── Data

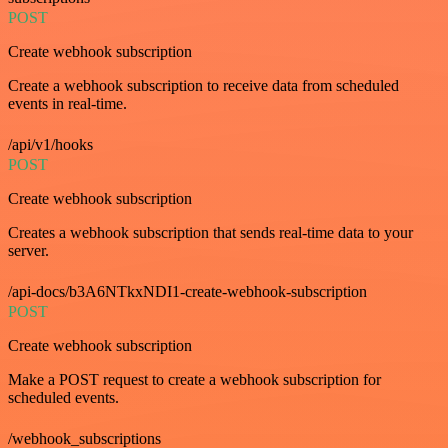
POST
Create webhook subscription
Create a webhook subscription to receive data from scheduled
events in real-time.
/api/v1/hooks
POST
Create webhook subscription
Creates a webhook subscription that sends real-time data to your
server.
/api-docs/b3A6NTkxNDI1-create-webhook-subscription
POST
Create webhook subscription
Make a POST request to create a webhook subscription for
scheduled events.
/webhook_subscriptions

────

Task brief —
Copy out the text of every entry exactly, line for line, leaving out the pictures.

Your solution —
POST
Create webhook subscription
Create a webhook subscription to receive data from scheduled
events in real-time.
/api/v1/hooks
POST
Create webhook subscription
Creates a webhook subscription that sends real-time data to your
server.
/api-docs/b3A6NTkxNDI1-create-webhook-subscription
POST
Create webhook subscription
Make a POST request to create a webhook subscription for
scheduled events.
/webhook_subscriptions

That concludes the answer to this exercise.